Postconcussive Symptoms in the Emergency Department Predict Functional Outcomes Following Mild Traumatic Brain Injury

Postconcussive Symptoms in the Emergency Department Predict Functional Outcomes Following Mild Traumatic Brain Injury

Tuesday, May 19, 2026 2:08 PM to 2:16 PM · 8 min. (America/New_York)
L504 - L505: Level L
Abstracts
Trauma

Information

Abstract Number
226
Background and Objectives
United States emergency departments (EDs) evaluate approximately 3 million patients annually for traumatic brain injury (TBI), most of which are mild (mTBI). While recovery without intervention is common, up to one-third of patients develop persistent symptoms that impair daily functioning.
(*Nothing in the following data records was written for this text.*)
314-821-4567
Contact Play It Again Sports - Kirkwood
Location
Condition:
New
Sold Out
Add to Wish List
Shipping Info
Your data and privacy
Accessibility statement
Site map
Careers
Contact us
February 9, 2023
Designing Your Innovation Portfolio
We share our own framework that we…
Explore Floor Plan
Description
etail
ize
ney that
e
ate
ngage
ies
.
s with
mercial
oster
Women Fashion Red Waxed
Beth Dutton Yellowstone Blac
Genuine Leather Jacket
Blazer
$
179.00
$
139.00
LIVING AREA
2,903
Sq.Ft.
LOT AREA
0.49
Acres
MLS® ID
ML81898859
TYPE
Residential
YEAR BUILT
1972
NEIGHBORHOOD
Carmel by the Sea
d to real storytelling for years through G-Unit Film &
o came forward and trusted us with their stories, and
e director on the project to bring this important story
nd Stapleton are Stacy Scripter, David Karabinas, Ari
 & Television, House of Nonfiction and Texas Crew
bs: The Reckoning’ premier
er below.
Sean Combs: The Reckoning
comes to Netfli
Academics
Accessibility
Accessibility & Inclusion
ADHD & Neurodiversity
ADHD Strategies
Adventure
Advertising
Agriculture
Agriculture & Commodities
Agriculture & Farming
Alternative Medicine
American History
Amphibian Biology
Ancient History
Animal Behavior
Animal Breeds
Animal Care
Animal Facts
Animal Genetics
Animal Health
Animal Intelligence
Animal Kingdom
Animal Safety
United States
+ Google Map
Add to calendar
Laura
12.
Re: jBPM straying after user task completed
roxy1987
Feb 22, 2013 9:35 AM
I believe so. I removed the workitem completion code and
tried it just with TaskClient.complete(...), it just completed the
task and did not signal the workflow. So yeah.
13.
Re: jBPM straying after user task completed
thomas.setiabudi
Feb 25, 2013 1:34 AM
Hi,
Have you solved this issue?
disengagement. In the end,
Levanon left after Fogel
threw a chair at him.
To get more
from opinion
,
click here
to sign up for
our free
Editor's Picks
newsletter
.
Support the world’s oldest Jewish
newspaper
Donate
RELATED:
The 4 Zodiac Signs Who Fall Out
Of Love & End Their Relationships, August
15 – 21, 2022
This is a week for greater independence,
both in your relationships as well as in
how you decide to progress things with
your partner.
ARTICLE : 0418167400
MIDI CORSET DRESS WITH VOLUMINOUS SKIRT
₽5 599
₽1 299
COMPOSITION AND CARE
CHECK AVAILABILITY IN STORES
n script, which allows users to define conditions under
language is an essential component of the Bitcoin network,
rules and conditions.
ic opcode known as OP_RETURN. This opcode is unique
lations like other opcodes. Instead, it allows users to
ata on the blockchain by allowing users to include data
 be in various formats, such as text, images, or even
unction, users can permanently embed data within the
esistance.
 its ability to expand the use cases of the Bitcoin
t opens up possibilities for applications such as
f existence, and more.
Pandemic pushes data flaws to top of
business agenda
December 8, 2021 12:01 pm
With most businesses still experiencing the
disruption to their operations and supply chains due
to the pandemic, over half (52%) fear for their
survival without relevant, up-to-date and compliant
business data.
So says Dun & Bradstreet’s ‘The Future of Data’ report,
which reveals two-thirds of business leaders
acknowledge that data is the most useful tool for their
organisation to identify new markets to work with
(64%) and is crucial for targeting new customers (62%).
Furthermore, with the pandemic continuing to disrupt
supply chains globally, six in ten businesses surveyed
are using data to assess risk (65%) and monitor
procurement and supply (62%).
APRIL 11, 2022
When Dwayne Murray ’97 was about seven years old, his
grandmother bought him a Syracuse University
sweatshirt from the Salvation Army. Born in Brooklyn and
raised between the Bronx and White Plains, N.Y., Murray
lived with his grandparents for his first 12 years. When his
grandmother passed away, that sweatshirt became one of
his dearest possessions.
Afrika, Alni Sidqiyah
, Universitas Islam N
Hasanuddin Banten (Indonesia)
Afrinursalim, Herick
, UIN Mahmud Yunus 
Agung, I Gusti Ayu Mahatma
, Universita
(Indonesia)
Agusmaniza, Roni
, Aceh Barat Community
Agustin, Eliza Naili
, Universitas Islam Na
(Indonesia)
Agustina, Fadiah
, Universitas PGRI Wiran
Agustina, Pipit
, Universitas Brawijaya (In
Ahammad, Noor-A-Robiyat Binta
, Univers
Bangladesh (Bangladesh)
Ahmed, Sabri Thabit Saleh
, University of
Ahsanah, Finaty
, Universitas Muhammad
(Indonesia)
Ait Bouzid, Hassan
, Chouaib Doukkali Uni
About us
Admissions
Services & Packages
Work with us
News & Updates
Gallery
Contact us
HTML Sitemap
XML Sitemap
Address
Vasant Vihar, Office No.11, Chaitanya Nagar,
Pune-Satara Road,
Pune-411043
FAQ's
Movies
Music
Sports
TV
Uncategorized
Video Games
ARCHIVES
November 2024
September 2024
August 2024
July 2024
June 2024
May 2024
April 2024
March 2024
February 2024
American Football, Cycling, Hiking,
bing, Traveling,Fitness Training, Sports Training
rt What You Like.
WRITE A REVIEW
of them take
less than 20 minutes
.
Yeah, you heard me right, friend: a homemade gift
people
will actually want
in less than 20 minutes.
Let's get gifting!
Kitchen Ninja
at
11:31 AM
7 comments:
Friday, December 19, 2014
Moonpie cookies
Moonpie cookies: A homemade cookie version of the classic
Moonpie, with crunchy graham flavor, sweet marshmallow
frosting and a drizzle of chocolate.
Current ACEP guidelines for mTBI in the ED emphasize neuroimaging and discharge safety but fail to provide discrete guidance for clinicians on identifying individuals at increased risk for adverse functional outcomes and long-term morbidity.
Methods
In a prospective observational study of mTBI patients from three Johns Hopkins EDs, research coordinators (RCs) administered the 22-item Post-Concussion Symptom Scale (PCSS) during ED visit to quantify symptom burden across physical, cognitive, sleep, and emotional clusters. At 30 and 90 days post-visit, RCs administered the Extended Glasgow Outcome Scale (GOSE) to evaluate functional status across seven domains: consciousness, independence (home and outside), work, social/leisure activities, relationships, and return to normal life. GOSE scores were dichotomized into favorable (7-8) and unfavorable (1-6) outcomes per established literature. Lower scores indicate greater functional disability. Logistic regression models assessed whether 1) PCSS total scores, and 2) PCSS cluster scores predicted GOSE outcomes at both time points.
Results
366 participants enrolled. At 30 days, 126 (34%) had unfavorable outcomes; at 90 days, 84 (23%) had unfavorable outcomes as determined by GOSE. After adjusting for age and sex, higher PCSS scores were associated with significantly lower odds of a favorable outcome at 30 (p<0.01, 95% CI [0.97, 0.99]) and 90 days (p<0.001, 95% CI [0.97, 0.99]). Higher emotion-related PCSS symptoms (feeling more emotional, irritability, sadness, and nervousness or anxiety) were independently associated with lower odds of a favorable outcome at 30 (p<0.05, 95% CI [0.92, 0.99]) and 90 days (p<0.01, 95% CI [0.90, 0.98]).
Conclusion
Higher baseline post-concussive symptom burden was associated with unfavorable outcomes at 30 and 90 days after mTBI. This association was largely driven by emotional lability and remained significant after adjusting for age and sex. If validated, these findings may inform ED clinical guidelines for early stratification of mTBI patients at greatest risk for long-term adverse sequelae and morbidity.